Pinto Cañon, Gabriel
The Bologna Process and Its Impact on University-Level Chemical Education in Europe.
"Journal of Chemical Education", v. 87
This article presents a description of the Bologna Process, an effort by a consortium of 47 European countries that are trying to standardize the higher education system in Europe. Starting from a non-binding agreement at Europe level (the 1999 Bologna Declaration), it involves a voluntary joint venture for the construction of a European higher education area (EHEA). The process focuses on three major goals: facilitating and improving the mobility of University students and professors, enhancing the attractiveness and employability of higher education in Europe in an increasingly competitive global environment, and building more transparent and more homogeneous structures.
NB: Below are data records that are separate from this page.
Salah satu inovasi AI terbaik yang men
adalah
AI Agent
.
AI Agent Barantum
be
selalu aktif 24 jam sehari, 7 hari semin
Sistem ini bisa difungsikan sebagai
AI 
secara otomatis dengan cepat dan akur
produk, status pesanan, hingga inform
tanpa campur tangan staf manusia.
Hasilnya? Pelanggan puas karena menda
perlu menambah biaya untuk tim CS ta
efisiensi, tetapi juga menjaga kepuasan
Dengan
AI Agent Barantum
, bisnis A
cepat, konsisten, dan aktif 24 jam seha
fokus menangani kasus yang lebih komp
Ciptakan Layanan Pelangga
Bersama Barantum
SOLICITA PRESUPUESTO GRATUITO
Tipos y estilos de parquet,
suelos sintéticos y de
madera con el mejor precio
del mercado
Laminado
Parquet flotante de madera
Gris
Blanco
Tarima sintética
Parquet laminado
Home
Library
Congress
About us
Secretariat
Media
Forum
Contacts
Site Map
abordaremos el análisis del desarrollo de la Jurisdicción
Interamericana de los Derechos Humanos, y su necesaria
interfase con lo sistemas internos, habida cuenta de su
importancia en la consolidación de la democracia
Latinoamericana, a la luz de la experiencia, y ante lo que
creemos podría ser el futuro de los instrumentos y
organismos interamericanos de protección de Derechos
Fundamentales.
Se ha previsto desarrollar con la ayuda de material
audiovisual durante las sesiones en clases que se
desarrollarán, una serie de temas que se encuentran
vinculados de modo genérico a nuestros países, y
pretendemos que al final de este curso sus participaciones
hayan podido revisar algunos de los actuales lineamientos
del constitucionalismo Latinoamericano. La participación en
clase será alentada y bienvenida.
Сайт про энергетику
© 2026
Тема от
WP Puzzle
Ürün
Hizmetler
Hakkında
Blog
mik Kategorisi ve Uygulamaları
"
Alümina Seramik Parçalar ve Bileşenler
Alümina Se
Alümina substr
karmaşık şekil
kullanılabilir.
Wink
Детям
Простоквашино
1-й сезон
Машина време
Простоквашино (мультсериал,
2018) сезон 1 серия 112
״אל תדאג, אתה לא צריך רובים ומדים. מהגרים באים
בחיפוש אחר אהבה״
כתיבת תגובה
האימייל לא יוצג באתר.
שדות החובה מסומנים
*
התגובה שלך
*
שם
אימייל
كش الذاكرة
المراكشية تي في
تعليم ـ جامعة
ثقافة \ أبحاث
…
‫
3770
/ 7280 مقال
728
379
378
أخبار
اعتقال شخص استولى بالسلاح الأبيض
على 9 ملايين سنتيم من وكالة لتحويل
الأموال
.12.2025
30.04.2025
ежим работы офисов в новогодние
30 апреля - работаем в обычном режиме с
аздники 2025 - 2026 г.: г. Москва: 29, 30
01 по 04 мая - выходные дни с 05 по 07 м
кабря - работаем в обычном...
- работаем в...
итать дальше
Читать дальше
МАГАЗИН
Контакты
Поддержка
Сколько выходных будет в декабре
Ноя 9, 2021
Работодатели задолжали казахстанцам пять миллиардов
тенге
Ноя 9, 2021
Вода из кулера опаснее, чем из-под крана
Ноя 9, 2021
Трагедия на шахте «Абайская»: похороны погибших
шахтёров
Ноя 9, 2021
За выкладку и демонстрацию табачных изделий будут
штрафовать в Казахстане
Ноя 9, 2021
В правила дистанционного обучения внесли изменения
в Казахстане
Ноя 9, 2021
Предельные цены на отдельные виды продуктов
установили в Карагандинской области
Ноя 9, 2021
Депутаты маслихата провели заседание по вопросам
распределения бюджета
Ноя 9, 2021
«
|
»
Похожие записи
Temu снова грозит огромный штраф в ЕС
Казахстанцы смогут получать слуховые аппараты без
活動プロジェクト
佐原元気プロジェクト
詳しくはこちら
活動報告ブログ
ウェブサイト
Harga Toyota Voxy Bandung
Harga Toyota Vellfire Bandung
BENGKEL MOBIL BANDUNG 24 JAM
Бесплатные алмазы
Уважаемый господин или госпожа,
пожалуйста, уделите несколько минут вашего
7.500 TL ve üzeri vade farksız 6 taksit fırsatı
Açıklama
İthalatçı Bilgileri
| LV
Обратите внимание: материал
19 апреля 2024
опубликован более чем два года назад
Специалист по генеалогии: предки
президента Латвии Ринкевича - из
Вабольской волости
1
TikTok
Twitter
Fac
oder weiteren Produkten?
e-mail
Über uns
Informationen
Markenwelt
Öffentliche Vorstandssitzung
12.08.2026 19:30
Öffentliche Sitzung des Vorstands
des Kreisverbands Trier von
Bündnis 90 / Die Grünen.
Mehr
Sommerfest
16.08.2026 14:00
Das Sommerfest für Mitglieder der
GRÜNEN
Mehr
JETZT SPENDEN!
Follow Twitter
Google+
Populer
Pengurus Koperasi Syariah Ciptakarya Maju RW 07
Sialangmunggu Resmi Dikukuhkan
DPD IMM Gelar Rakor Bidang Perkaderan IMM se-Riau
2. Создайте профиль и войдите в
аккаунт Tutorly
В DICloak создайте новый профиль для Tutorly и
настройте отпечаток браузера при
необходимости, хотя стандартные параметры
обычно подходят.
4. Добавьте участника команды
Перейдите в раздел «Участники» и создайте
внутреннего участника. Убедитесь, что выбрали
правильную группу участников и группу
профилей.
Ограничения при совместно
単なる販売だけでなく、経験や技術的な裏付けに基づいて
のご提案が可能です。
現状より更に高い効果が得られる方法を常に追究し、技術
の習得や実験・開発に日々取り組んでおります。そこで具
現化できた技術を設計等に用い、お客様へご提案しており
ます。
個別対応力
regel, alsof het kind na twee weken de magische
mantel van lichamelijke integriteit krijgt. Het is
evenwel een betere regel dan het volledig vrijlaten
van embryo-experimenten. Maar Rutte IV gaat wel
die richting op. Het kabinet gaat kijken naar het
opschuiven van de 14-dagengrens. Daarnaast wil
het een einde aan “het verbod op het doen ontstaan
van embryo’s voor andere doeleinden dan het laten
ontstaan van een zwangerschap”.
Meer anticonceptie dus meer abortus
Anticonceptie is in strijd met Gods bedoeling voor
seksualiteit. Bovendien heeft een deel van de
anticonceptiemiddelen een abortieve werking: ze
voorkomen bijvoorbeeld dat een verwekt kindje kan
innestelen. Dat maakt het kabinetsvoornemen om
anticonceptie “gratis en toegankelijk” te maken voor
This convergence process tries to obtain, across several specific objectives (adoption of a system of easily readable and comparable degrees, a common system of credits and grades, quality assurance, promotion of lifelong learning, and others) a comparable, common, coherent and attractive space for the tertiary education sector in Europe by the year 2010. The proposed system of credits, known as ECTS (European credit transfer and accumulation system) promotes a shift from teaching to learning in University education. In this way, the Bologna Process emphasizes students learning outcomes and modern pedagogical methodologies, including active learning. Basic implications in the European system for chemistry education are summarized, including information about a framework bachelors degree program in chemistry called the European Eurobachelor, which is intended to set a standard for chemistry higher education.